#### RECORDED DATA ####

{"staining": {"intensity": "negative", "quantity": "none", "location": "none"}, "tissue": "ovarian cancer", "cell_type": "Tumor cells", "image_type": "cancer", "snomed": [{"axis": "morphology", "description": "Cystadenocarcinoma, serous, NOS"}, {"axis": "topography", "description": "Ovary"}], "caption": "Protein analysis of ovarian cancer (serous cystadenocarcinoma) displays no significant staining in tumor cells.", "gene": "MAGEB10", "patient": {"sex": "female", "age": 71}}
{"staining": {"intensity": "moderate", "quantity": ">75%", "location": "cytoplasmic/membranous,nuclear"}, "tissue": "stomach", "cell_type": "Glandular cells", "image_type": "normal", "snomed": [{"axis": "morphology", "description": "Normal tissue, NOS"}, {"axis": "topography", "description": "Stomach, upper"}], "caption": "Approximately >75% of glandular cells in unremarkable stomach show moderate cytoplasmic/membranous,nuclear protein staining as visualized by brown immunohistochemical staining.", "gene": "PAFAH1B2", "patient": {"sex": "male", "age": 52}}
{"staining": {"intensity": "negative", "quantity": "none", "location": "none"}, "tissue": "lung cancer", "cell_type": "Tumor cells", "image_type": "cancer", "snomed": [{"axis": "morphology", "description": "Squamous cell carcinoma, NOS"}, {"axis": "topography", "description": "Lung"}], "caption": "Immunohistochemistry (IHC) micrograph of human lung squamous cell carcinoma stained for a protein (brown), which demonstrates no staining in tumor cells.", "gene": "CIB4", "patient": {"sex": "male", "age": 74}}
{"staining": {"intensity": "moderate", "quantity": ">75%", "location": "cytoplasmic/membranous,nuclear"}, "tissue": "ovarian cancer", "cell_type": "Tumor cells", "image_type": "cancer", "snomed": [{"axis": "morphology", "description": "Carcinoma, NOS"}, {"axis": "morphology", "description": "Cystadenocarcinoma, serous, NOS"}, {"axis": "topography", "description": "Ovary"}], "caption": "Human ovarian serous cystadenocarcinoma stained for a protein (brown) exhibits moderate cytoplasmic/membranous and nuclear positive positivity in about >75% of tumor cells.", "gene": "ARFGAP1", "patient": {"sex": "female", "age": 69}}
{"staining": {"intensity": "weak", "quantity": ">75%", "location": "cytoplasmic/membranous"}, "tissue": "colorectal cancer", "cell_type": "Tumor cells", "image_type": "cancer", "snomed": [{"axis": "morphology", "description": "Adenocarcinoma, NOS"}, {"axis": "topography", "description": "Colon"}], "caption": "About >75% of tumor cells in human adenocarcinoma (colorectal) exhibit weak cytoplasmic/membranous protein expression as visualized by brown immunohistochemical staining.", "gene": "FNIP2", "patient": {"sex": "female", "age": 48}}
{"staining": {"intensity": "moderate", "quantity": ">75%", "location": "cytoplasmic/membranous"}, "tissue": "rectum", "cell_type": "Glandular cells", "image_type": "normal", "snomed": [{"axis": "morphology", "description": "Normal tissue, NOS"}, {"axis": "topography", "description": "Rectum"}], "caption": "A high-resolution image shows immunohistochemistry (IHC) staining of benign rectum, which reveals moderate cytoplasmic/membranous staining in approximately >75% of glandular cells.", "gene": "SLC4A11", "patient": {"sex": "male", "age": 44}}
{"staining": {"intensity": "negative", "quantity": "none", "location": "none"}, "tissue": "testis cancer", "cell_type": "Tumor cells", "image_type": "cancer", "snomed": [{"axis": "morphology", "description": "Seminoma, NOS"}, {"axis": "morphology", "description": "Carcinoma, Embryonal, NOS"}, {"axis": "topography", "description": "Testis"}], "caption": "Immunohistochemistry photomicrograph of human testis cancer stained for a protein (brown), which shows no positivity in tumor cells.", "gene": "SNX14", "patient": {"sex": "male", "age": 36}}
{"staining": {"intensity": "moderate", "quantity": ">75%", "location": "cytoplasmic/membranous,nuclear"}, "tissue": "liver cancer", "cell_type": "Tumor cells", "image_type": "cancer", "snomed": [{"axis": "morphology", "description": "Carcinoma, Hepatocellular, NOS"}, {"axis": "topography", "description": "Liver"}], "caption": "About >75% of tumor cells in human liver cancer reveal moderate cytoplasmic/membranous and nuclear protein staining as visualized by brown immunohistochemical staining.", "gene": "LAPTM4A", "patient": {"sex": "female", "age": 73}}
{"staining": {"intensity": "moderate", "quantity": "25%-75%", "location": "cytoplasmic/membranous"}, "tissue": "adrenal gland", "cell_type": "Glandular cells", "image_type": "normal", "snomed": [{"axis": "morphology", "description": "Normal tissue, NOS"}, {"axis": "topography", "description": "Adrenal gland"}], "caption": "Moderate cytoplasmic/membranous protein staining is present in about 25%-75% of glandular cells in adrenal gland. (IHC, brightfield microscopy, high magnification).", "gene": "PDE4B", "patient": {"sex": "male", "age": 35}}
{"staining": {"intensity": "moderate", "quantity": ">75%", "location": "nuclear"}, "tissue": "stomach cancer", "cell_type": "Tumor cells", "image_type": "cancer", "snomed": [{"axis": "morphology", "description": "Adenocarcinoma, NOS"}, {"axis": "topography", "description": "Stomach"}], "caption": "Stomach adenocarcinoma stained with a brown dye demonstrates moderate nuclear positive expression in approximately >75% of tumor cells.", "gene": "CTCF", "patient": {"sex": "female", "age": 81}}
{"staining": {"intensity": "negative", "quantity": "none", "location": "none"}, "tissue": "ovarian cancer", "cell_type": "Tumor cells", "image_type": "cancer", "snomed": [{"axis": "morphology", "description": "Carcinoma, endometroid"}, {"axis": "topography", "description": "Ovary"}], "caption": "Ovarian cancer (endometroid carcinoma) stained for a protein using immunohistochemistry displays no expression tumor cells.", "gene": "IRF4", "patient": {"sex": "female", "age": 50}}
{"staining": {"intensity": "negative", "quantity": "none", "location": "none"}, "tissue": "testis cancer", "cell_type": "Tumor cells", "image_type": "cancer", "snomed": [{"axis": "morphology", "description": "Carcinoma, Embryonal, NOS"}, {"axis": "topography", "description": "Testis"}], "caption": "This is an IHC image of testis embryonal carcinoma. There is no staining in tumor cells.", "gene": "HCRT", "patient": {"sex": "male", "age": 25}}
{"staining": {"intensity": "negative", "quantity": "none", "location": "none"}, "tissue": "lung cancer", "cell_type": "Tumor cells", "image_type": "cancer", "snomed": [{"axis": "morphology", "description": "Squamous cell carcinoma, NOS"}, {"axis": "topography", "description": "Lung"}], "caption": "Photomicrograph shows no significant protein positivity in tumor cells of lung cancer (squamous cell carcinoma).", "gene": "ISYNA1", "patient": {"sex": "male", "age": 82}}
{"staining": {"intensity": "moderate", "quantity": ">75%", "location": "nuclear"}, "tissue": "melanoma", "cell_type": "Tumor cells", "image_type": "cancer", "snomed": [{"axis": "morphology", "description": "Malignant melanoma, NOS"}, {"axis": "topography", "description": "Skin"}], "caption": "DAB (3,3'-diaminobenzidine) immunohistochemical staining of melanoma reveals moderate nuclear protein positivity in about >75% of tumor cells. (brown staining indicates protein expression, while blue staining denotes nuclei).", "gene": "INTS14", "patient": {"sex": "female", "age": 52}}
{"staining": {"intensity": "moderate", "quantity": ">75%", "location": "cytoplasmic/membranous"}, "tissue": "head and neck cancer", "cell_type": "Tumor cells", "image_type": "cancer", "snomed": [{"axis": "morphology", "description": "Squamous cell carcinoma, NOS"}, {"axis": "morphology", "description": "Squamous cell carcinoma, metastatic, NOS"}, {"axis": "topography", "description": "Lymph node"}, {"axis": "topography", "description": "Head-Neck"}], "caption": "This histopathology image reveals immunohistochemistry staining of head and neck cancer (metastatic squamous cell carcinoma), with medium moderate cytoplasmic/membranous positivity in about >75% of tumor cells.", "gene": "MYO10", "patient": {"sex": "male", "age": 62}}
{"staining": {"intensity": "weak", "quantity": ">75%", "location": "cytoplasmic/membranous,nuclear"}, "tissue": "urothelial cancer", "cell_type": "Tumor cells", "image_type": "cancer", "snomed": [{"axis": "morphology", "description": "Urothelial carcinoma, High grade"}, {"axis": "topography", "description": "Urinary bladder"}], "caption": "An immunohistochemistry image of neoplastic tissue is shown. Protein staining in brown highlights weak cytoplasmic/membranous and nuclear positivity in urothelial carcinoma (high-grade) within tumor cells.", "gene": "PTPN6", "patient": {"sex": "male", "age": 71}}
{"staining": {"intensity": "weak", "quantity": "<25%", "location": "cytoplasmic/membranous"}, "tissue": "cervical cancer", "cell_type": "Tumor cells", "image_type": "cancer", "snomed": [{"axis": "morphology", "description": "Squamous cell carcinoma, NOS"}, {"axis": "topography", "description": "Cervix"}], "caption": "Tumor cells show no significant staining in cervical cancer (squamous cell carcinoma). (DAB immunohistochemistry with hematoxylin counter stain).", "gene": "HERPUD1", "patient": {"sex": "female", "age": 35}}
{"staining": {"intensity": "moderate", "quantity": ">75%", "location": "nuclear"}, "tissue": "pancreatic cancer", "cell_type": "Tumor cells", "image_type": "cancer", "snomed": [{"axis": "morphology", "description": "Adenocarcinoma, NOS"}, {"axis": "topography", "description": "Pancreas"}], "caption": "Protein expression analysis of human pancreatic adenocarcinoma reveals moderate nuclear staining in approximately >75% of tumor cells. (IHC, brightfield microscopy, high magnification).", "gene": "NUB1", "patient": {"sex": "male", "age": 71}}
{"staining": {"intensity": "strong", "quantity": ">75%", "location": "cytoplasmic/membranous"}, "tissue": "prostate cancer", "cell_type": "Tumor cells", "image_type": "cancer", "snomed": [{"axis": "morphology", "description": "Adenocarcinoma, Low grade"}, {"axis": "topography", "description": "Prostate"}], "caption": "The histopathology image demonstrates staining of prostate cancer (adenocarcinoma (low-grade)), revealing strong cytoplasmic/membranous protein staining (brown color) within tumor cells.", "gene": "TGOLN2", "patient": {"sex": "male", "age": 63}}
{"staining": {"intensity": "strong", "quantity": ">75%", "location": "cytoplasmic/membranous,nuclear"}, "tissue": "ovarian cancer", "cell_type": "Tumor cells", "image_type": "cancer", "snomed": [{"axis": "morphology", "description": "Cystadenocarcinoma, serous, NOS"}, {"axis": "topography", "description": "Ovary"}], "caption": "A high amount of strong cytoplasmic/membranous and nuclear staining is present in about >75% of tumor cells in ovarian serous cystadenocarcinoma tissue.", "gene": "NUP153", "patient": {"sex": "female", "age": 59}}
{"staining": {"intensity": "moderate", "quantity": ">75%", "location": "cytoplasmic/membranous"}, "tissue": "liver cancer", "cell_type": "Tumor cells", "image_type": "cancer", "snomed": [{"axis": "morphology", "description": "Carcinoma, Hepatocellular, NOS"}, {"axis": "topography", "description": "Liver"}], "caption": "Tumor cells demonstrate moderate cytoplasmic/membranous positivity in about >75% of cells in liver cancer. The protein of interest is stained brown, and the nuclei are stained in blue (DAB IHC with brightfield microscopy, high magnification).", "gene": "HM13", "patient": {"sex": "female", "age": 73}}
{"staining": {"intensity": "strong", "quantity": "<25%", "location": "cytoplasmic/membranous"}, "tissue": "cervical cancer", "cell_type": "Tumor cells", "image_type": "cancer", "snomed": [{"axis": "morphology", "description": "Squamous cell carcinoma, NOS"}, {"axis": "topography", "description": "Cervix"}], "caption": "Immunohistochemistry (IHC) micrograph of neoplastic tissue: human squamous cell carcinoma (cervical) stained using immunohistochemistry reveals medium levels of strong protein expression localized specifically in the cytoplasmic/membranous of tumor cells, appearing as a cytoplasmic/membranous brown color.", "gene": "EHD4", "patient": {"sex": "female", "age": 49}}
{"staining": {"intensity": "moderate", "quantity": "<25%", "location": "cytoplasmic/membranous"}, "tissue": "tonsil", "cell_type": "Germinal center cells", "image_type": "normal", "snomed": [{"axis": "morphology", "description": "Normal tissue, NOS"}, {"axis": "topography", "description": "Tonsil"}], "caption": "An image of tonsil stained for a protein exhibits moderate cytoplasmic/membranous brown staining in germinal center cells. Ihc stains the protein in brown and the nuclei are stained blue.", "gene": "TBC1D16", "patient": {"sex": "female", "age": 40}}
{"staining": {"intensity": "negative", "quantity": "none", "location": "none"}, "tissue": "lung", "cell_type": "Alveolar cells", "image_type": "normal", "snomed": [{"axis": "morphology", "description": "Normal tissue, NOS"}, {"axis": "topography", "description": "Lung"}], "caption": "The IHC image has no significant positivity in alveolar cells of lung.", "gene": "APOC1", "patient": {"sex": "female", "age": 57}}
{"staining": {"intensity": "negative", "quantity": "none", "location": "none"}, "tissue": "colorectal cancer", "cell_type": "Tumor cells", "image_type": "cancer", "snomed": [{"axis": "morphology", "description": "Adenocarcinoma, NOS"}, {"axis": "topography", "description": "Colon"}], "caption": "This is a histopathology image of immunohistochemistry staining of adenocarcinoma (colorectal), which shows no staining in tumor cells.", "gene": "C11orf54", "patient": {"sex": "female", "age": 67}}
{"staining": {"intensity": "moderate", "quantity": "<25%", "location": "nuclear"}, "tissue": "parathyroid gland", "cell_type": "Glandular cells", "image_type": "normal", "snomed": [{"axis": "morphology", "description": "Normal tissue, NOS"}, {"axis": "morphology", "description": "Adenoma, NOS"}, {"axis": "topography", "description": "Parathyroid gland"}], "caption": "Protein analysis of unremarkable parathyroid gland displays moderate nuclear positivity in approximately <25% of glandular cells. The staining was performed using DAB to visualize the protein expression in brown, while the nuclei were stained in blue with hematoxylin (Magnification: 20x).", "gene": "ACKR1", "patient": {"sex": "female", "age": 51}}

####

PROBLEM REQUIREMENTS »
Set down, from the entries above, exactly the lines from the one with "an IHC image" up to and including the one with "(3,3'-diaminobenzidine) immunohistochemical staining", and no other lines.

EXERCISE RESULT »
{"staining": {"intensity": "negative", "quantity": "none", "location": "none"}, "tissue": "testis cancer", "cell_type": "Tumor cells", "image_type": "cancer", "snomed": [{"axis": "morphology", "description": "Carcinoma, Embryonal, NOS"}, {"axis": "topography", "description": "Testis"}], "caption": "This is an IHC image of testis embryonal carcinoma. There is no staining in tumor cells.", "gene": "HCRT", "patient": {"sex": "male", "age": 25}}
{"staining": {"intensity": "negative", "quantity": "none", "location": "none"}, "tissue": "lung cancer", "cell_type": "Tumor cells", "image_type": "cancer", "snomed": [{"axis": "morphology", "description": "Squamous cell carcinoma, NOS"}, {"axis": "topography", "description": "Lung"}], "caption": "Photomicrograph shows no significant protein positivity in tumor cells of lung cancer (squamous cell carcinoma).", "gene": "ISYNA1", "patient": {"sex": "male", "age": 82}}
{"staining": {"intensity": "moderate", "quantity": ">75%", "location": "nuclear"}, "tissue": "melanoma", "cell_type": "Tumor cells", "image_type": "cancer", "snomed": [{"axis": "morphology", "description": "Malignant melanoma, NOS"}, {"axis": "topography", "description": "Skin"}], "caption": "DAB (3,3'-diaminobenzidine) immunohistochemical staining of melanoma reveals moderate nuclear protein positivity in about >75% of tumor cells. (brown staining indicates protein expression, while blue staining denotes nuclei).", "gene": "INTS14", "patient": {"sex": "female", "age": 52}}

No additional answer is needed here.